Document excerpt |

####

#29: DEEPFAKE DISTURBIA 😱

man hijacks Hamilton city bus full of passengers / drunk BC man breaks bones after falling out of carnival ride on 9-year-old's watch / and man who shared deepfake nudes of his wife is innocent, says Ontario judge

🚌 PUBLIC TRANSIT - Man hijacks Hamilton city bus full of passengers

🍁 CULTURE - Drunk BC man breaks bones after falling out of carnival ride on 9-year-old worker’s watch

🤖 AI - Man accused of sharing deepfake nudes of his wife didn’t commit a crime, says Ontario judge

Good morning.

This was the hardest issue to put together yet.

There was so much good news this week that narrowing it down to just three stories felt like a crime.

Anyway, I did.

If you want to catch all the wack 🇨🇦 news I’ve been covering, join this Facebook group or follow me on Twitter.

Enjoy today’s stories.

-Peter

⌛️ Today’s read is 4 minutes long.

A Hamilton city bus driver stepped out of his rig at around 9 PM Tuesday night to use the washroom at a terminal.

The bus, meanwhile, filled with passengers—including a 36-year-old man who took the liberty of sitting in the driver’s seat and shutting the doors.

The passengers remained surprisingly calm as he drove the bus up Hamilton Mountain, making several stops along the way while allowing passengers to board and exit freely.

He even denied a ride to someone who tried boarding with an expired pass.

“He did a great job,” Hamilton police told the CBC after they arrested the man.

####

Supplied material |
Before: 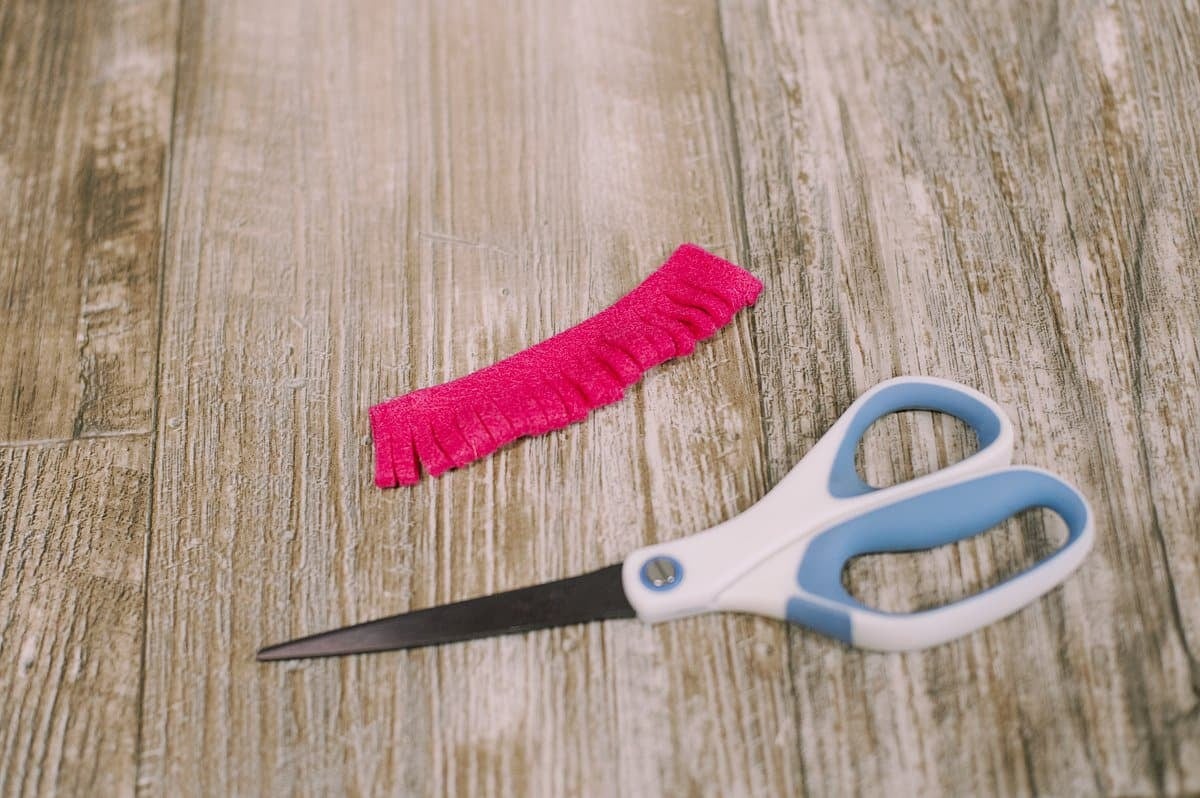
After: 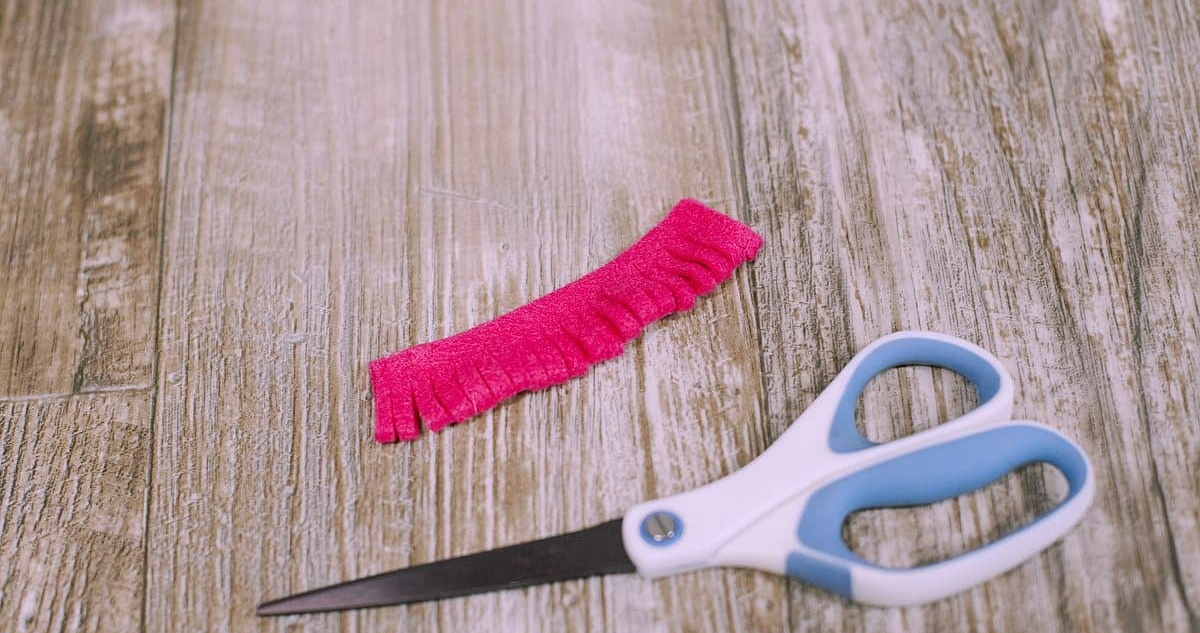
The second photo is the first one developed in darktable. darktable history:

####

Goals |
[a] List the category labels that the Canadian news newsletter gives its three stories.
[b] Pick up the Canadian news newsletter after the Hamilton police quote and keep writing it.

Task results |
[a] PUBLIC TRANSIT, CULTURE, AI

[b]
Police began looking for the hijacked bus shortly after its real driver exited the terminal washroom and reported the bus missing.

The city gave police access to the bus's GPS, which a host of cruisers used to follow the rig up Hamilton Mountain with their sirens off. After about 15 minutes, they pulled the bus over and arrested the man without incident.

“We didn't want to spook him,” said police spokesman Trevor McKenna. “We didn't want to make this a tragedy.”

McKenna added that “there was not a ding on the bus,” which is extra impressive considering it was one of those long buses with an accordion-like attachment joining the first vehicle to the second.

Despite their glazing of the man in the media, police still charged him with theft and possession of stolen goods over $5,000, driving while prohibited, and obstructing police.

A 9-year-old boy was unloading passengers from a carnival ride in Port Hardy, BC, earlier this year when a drunk man fell from an open car and broke several bones, says a provincial safety regulator.

It wasn’t the boy’s first time working the Zipper—a 52-year-old ride consisting of 12 cars that spin and roll on a vertical boom. His father had been the ride’s foreman for four years.

The boy, who travels with the carnival, was apparently “really good at cracking buckets,” an industry term for loading and unloading a caged-style ride.

So everything seemed perfectly under control when his dad stepped away from the ride for a few minutes on May 31 to “wash up,” leaving the boy to crack buckets while an operator worked the ride with a button.

There was just one problem: the boy didn’t have the guts to tell a couple drunk guys that they weren’t allowed to ride.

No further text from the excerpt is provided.